Мысль первая. Те, кто считает, что причащение не может быть причиной распространения вируса, полагают ли также, что священнослужители, которые потребляют Святые Дары, не находятся в группе риска по алкоголизму? Может ли дьякон, регулярно получающий дозу этанола, превышающую ту, что организм может переработать без существенных последствий, «заразиться» алкоголизмом? Безопасно ли для человека, который был когда-то «анонимным алкоголиком», становиться священником? И если все же опасно, то почему?
В конечном итоге и способность переносить вирусную инфекцию, и способность пьянить — это свойства той жидкости, под видом которой нам преподается Кровь Христова. И если мы не отрицаем одно свойство, то не должны отрицать и второго.
Вероятно, поскольку Тело и Кровь Христа — это Тело и Кровь воскресшего Христа, то они не подвержены тлению, как предметы не-воскресшего мира. Но могут быть тленными, поскольку существуют здесь, в тленном мире.

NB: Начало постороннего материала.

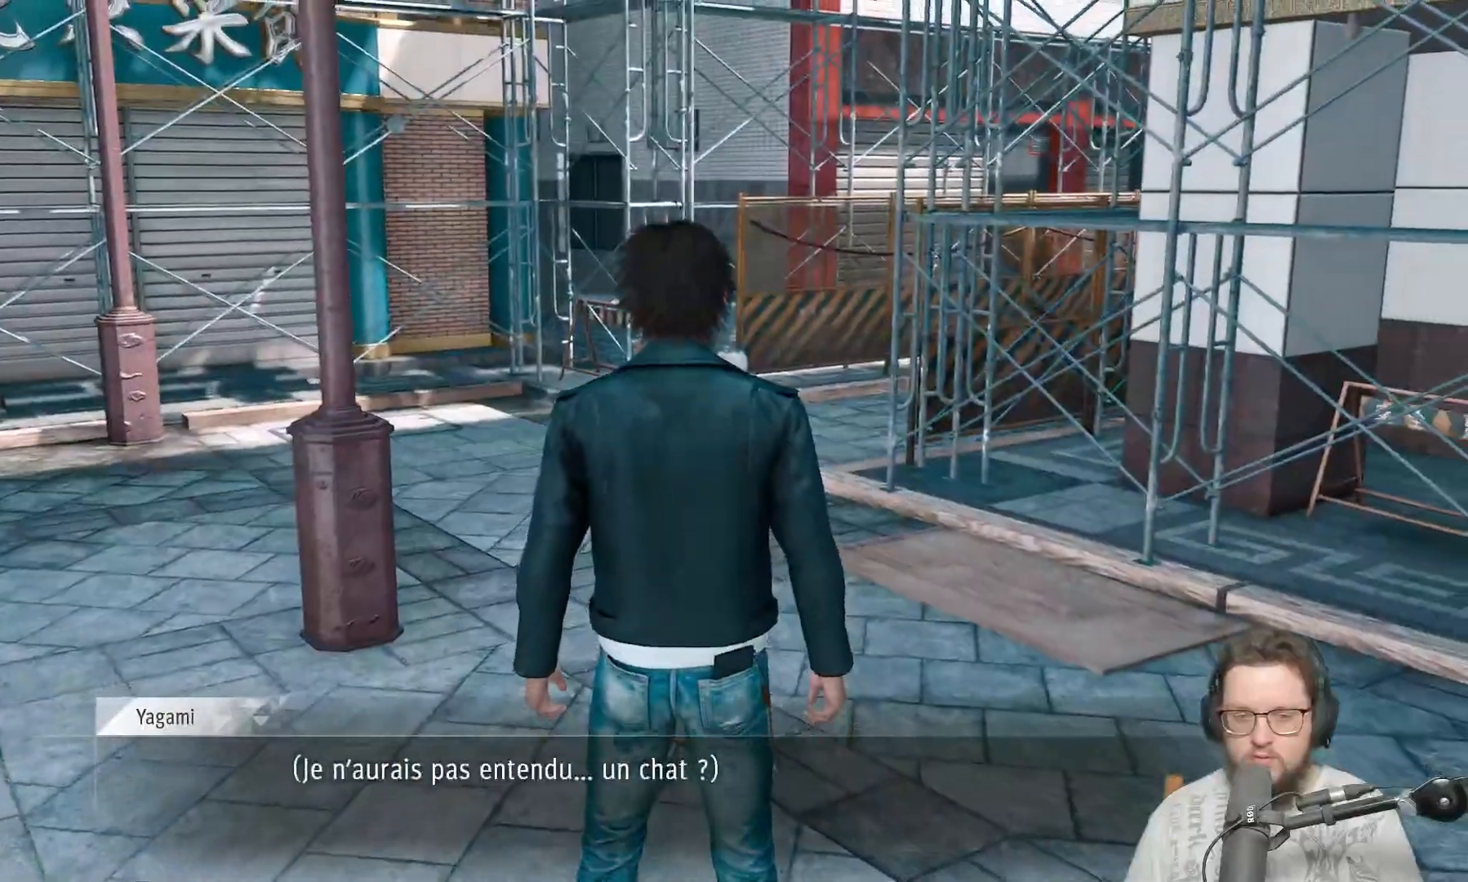
{"dt_ms": 500, "buttons": [], "left_stick": "center", "right_stick": "center", "events": [[17, "A", "up"], [367, "A", "down"], [500, "A", "up"]]}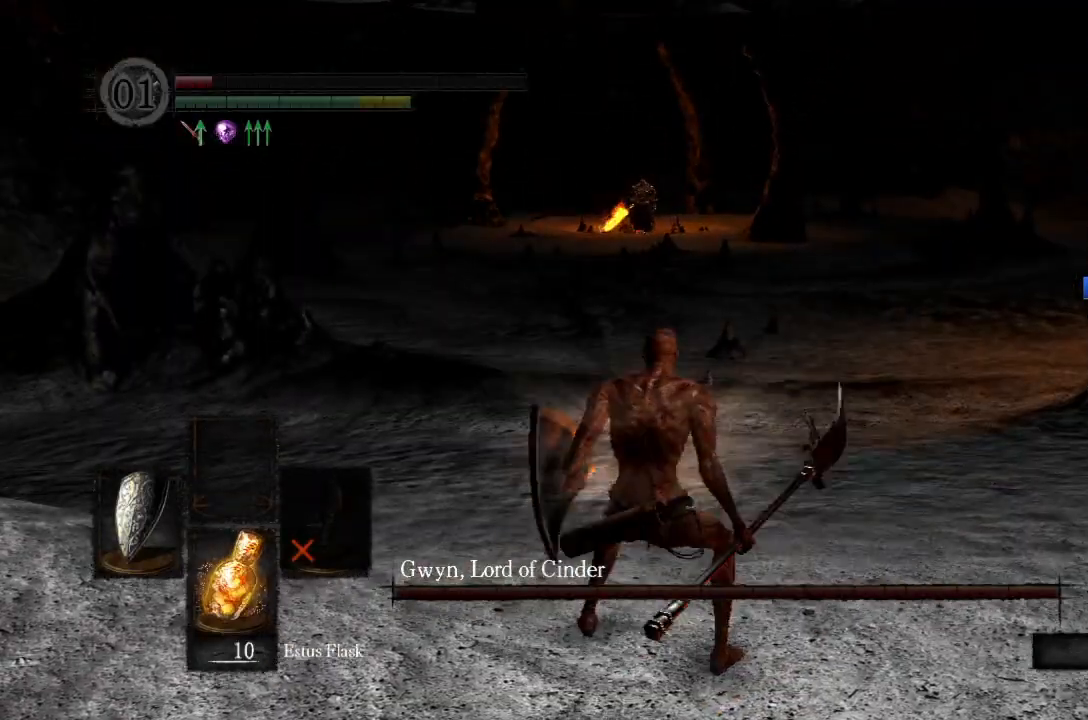
Gameplay with a controller (Xbox layout); each line is a JSON object with the inputs held at the frame after it. "button_events" lists button changes between this image and that frame as [ms after this image, input, new state], when the widget could be followed in between (sticks are given only as held states). This document gives stick clicks only as held states, not as events. Not read: START.
{"buttons": ["B"], "left_stick": "up", "right_stick": "up", "button_events": [[400, "L1", "up"]]}
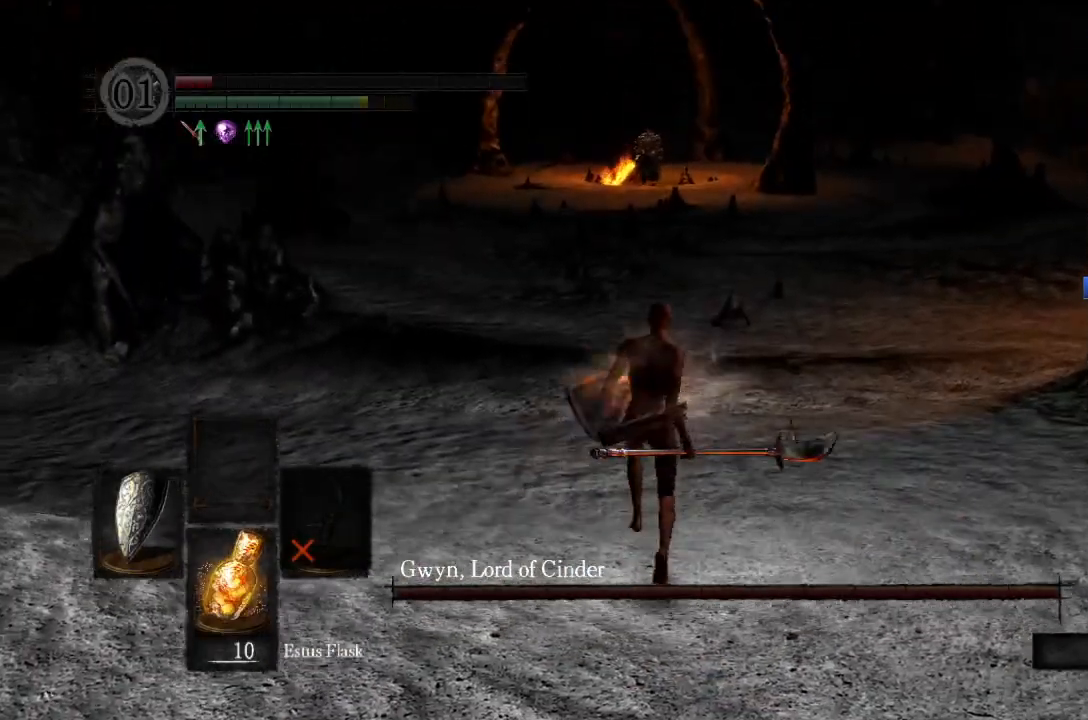
{"buttons": ["B"], "left_stick": "up", "right_stick": "center", "button_events": []}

Евангельская параллель: воскресшее тело Христа по природе не могло иметь ран и следов мучений, но по особому решению Христа, для вразумления апостола Фомы, раны на руках и ребрах открылись. В этом смысле правы те богословы, которые говорят, что физические свойства Тела и Крови «активируются» в зависимости от молитвенного настроя конкретного человека, от его личных отношений с Богом и, в конечном счете, от божественного усмотрения относительно него.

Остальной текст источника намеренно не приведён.